È un incontro ravvicinato tra Palazzo e Popolo quello che viene a galla attraverso le vicende in cui sono coinvolti, a diverso titolo e a parti rovesciate, i ministri Alfano e Kyenge. Purtroppo, in tutti e due i casi, a emergere è la fotografia dell’eterna Italietta, prona agli interessi, potenti, di satrapie post ’89, e sempre pronta a rigurgitare la sottocultura di un celodurismo razzista.

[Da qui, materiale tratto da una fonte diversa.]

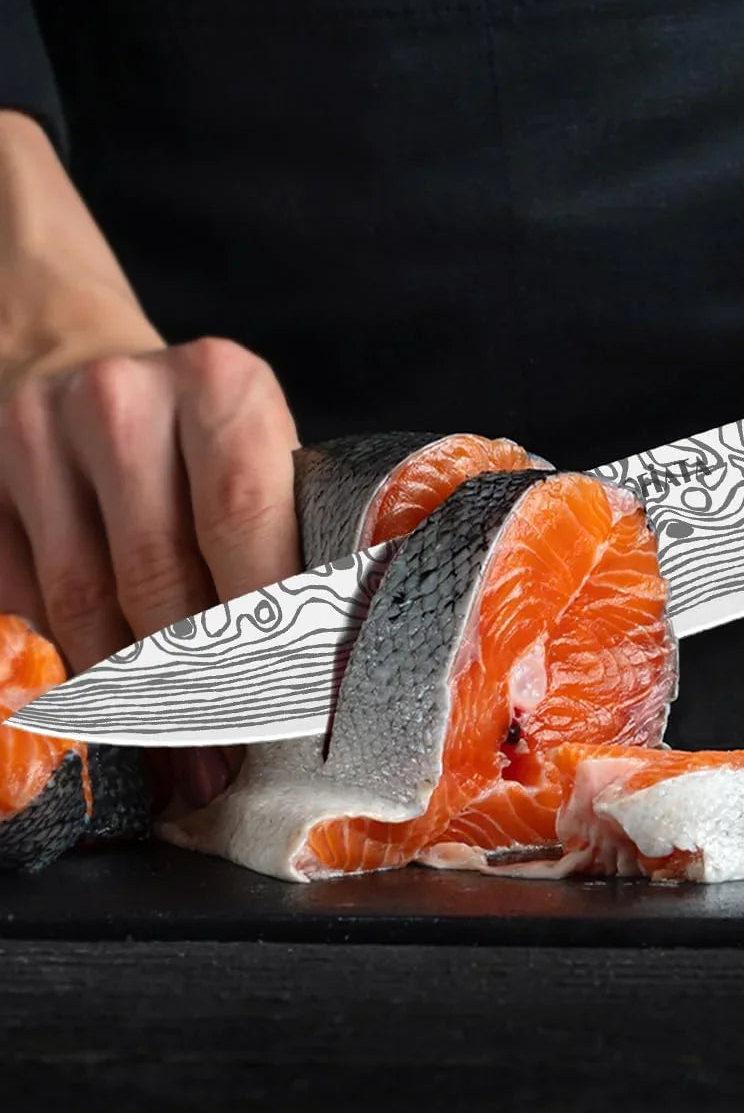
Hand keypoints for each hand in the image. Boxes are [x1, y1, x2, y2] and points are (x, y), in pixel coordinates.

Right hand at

Lo scontro politico sollevato dal caso Alfano scoperchia lotte di potere combattute all’ombra dell’affaire kazako, mobilita correnti sotterranee delle larghe intese, alimenta scontri congressuali, provoca scossoni negli apparati di sicurezza. Un braccio di ferro politico-istituzionale che strumentalizza la sostanza (la consegna di una donna e una bambina nelle mani di un regime che non tollera nemici interni) e rende manifesta l’opacità delle istituzioni democratiche. Con un governo sempre più fragile, appeso alla richiesta di dimissioni del ministro dell’Interno, da contrattare in cambio della continuità governativa. Tanto quanto è palmare l’indifferenza all’offesa recata ai diritti umani con questa sorta di rendition in salsa kazaka.
L’altra vicenda, invece, l’insulto razzista di un vicepresidente del senato nei confronti di una ministra della Repubblica, non mette in crisi nessuno, non minaccia la stabilità dell’esecutivo e sarà presto solo una perla in più nella collana della vergogna nazionale. Ma è anche per questo che vale, invece, la pena di prenderla sul serio. Specialmente quando un quotidiano come il Corriere della Sera pubblica un editoriale dal titolo «Terzomondismo in salsa italica», firmato dal professor Giovanni Sartori.
Se l’ex capo della Lega, Bossi, dice che la ministra Kyenge «è stata scelta perché nera, tirata fuori dal nulla», Sartori chiosa chiedendosi «a chi deve la sua immeritata posizione». Dimenticando che a parlare è la biografia stessa della ministra, costretta dalle condizioni del suo paese a emigrare per approfondire gli studi di medicina, dunque molto esperta dei problemi vissuti dagli stranieri in Italia, lei che l’ha scelta come seconda patria da trent’anni, lei che da dieci si occupa di politica. Sartori in pratica vuole sapere da chi è raccomandata e, per restare in argomento, aggiunge a quello di Kyenge anche il nome di Boldrini, «presidente della Camera dalle credenziali davvero irrisorie».
La misogenia esagerata del professore si sposa perfettamente con il ragionamento (si fa per dire) secondo il quale una politica di orgine congolese non ha titoli per occuparsi di immigrazione così come una figura di livello istituzional-internazionale non avrebbe la caratura per ricoprire la terza carica dello Stato. È la riprova, se ce ne fosse ancora bisogno, dell’emergenza culturale, prima che politica, che ormai sale dal populismo fino alle colonne della grande stampa.